• [WRITTEN TASK] Can you retype every line of the listing below with nothing changed?

Chart-based quiz listing
■ ■ ■
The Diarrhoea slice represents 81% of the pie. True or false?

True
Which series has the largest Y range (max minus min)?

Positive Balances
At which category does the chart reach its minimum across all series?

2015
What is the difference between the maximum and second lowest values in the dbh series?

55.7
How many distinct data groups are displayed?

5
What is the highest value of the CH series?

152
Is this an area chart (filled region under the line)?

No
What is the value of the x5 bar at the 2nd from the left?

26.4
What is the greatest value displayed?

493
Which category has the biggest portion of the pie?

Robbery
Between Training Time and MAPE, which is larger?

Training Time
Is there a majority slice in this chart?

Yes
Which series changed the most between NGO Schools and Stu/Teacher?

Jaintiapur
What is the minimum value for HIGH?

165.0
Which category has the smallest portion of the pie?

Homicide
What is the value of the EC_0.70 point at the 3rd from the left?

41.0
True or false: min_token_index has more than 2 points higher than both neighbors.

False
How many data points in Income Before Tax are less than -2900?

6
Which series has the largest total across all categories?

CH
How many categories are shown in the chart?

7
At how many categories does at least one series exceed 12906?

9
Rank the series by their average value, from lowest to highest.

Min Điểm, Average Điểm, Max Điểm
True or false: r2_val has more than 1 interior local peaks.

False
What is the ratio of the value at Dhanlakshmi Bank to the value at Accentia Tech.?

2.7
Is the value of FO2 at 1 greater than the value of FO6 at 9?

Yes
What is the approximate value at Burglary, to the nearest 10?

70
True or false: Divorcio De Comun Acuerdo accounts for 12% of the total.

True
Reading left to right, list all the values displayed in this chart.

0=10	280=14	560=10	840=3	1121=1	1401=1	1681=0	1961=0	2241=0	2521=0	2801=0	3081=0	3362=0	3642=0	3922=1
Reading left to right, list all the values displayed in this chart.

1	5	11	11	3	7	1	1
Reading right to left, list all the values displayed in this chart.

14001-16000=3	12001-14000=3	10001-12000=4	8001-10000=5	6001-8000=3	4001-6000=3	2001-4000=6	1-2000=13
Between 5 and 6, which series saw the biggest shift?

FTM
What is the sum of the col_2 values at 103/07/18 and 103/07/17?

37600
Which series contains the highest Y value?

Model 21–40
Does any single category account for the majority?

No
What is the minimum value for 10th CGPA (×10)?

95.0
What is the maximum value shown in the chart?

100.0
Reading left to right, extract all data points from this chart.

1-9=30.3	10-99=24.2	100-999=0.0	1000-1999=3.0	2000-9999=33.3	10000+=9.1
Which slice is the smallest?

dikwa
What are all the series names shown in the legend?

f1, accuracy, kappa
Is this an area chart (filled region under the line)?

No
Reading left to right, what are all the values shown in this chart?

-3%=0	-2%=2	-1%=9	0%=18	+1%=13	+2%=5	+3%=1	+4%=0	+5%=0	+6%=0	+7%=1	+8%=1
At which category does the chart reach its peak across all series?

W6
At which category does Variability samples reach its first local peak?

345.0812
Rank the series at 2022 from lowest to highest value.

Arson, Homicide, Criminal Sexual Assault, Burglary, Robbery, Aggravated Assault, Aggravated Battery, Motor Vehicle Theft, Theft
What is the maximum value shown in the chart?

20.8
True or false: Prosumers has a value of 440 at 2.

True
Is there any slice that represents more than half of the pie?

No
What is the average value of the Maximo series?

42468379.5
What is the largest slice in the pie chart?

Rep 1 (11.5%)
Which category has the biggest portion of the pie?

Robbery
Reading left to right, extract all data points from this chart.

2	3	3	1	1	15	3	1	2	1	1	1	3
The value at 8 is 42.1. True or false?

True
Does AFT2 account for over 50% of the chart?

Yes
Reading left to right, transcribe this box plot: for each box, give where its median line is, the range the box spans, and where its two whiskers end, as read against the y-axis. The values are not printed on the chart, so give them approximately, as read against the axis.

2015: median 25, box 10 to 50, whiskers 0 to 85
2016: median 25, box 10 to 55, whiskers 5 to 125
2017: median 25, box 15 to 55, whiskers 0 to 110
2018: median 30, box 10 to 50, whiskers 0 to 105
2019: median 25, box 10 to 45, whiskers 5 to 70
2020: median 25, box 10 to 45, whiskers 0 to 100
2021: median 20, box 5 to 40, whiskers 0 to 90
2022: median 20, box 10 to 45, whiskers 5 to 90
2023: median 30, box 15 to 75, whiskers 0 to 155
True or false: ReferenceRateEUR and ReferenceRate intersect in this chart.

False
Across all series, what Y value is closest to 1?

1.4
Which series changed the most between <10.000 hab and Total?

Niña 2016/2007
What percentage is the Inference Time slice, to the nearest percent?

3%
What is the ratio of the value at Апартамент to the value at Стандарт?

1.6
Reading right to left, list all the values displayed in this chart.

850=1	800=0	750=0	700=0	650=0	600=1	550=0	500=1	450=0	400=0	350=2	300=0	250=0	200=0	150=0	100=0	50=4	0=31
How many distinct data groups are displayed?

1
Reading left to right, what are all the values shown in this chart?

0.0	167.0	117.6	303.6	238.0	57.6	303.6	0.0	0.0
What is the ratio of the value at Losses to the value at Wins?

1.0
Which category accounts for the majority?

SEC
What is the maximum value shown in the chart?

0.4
■ ■ ■
• [ANSWER AREA]
The Diarrhoea slice represents 81% of the pie. True or false?

True
Which series has the largest Y range (max minus min)?

Positive Balances
At which category does the chart reach its minimum across all series?

2015
What is the difference between the maximum and second lowest values in the dbh series?

55.7
How many distinct data groups are displayed?

5
What is the highest value of the CH series?

152
Is this an area chart (filled region under the line)?

No
What is the value of the x5 bar at the 2nd from the left?

26.4
What is the greatest value displayed?

493
Which category has the biggest portion of the pie?

Robbery
Between Training Time and MAPE, which is larger?

Training Time
Is there a majority slice in this chart?

Yes
Which series changed the most between NGO Schools and Stu/Teacher?

Jaintiapur
What is the minimum value for HIGH?

165.0
Which category has the smallest portion of the pie?

Homicide
What is the value of the EC_0.70 point at the 3rd from the left?

41.0
True or false: min_token_index has more than 2 points higher than both neighbors.

False
How many data points in Income Before Tax are less than -2900?

6
Which series has the largest total across all categories?

CH
How many categories are shown in the chart?

7
At how many categories does at least one series exceed 12906?

9
Rank the series by their average value, from lowest to highest.

Min Điểm, Average Điểm, Max Điểm
True or false: r2_val has more than 1 interior local peaks.

False
What is the ratio of the value at Dhanlakshmi Bank to the value at Accentia Tech.?

2.7
Is the value of FO2 at 1 greater than the value of FO6 at 9?

Yes
What is the approximate value at Burglary, to the nearest 10?

70
True or false: Divorcio De Comun Acuerdo accounts for 12% of the total.

True
Reading left to right, list all the values displayed in this chart.

0=10	280=14	560=10	840=3	1121=1	1401=1	1681=0	1961=0	2241=0	2521=0	2801=0	3081=0	3362=0	3642=0	3922=1
Reading left to right, list all the values displayed in this chart.

1	5	11	11	3	7	1	1
Reading right to left, list all the values displayed in this chart.

14001-16000=3	12001-14000=3	10001-12000=4	8001-10000=5	6001-8000=3	4001-6000=3	2001-4000=6	1-2000=13
Between 5 and 6, which series saw the biggest shift?

FTM
What is the sum of the col_2 values at 103/07/18 and 103/07/17?

37600
Which series contains the highest Y value?

Model 21–40
Does any single category account for the majority?

No
What is the minimum value for 10th CGPA (×10)?

95.0
What is the maximum value shown in the chart?

100.0
Reading left to right, extract all data points from this chart.

1-9=30.3	10-99=24.2	100-999=0.0	1000-1999=3.0	2000-9999=33.3	10000+=9.1
Which slice is the smallest?

dikwa
What are all the series names shown in the legend?

f1, accuracy, kappa
Is this an area chart (filled region under the line)?

No
Reading left to right, what are all the values shown in this chart?

-3%=0	-2%=2	-1%=9	0%=18	+1%=13	+2%=5	+3%=1	+4%=0	+5%=0	+6%=0	+7%=1	+8%=1
At which category does the chart reach its peak across all series?

W6
At which category does Variability samples reach its first local peak?

345.0812
Rank the series at 2022 from lowest to highest value.

Arson, Homicide, Criminal Sexual Assault, Burglary, Robbery, Aggravated Assault, Aggravated Battery, Motor Vehicle Theft, Theft
What is the maximum value shown in the chart?

20.8
True or false: Prosumers has a value of 440 at 2.

True
Is there any slice that represents more than half of the pie?

No
What is the average value of the Maximo series?

42468379.5
What is the largest slice in the pie chart?

Rep 1 (11.5%)
Which category has the biggest portion of the pie?

Robbery
Reading left to right, extract all data points from this chart.

2	3	3	1	1	15	3	1	2	1	1	1	3
The value at 8 is 42.1. True or false?

True
Does AFT2 account for over 50% of the chart?

Yes
Reading left to right, transcribe this box plot: for each box, give where its median line is, the range the box spans, and where its two whiskers end, as read against the y-axis. The values are not printed on the chart, so give them approximately, as read against the axis.

2015: median 25, box 10 to 50, whiskers 0 to 85
2016: median 25, box 10 to 55, whiskers 5 to 125
2017: median 25, box 15 to 55, whiskers 0 to 110
2018: median 30, box 10 to 50, whiskers 0 to 105
2019: median 25, box 10 to 45, whiskers 5 to 70
2020: median 25, box 10 to 45, whiskers 0 to 100
2021: median 20, box 5 to 40, whiskers 0 to 90
2022: median 20, box 10 to 45, whiskers 5 to 90
2023: median 30, box 15 to 75, whiskers 0 to 155
True or false: ReferenceRateEUR and ReferenceRate intersect in this chart.

False
Across all series, what Y value is closest to 1?

1.4
Which series changed the most between <10.000 hab and Total?

Niña 2016/2007
What percentage is the Inference Time slice, to the nearest percent?

3%
What is the ratio of the value at Апартамент to the value at Стандарт?

1.6
Reading right to left, list all the values displayed in this chart.

850=1	800=0	750=0	700=0	650=0	600=1	550=0	500=1	450=0	400=0	350=2	300=0	250=0	200=0	150=0	100=0	50=4	0=31
How many distinct data groups are displayed?

1
Reading left to right, what are all the values shown in this chart?

0.0	167.0	117.6	303.6	238.0	57.6	303.6	0.0	0.0
What is the ratio of the value at Losses to the value at Wins?

1.0
Which category accounts for the majority?

SEC
What is the maximum value shown in the chart?

0.4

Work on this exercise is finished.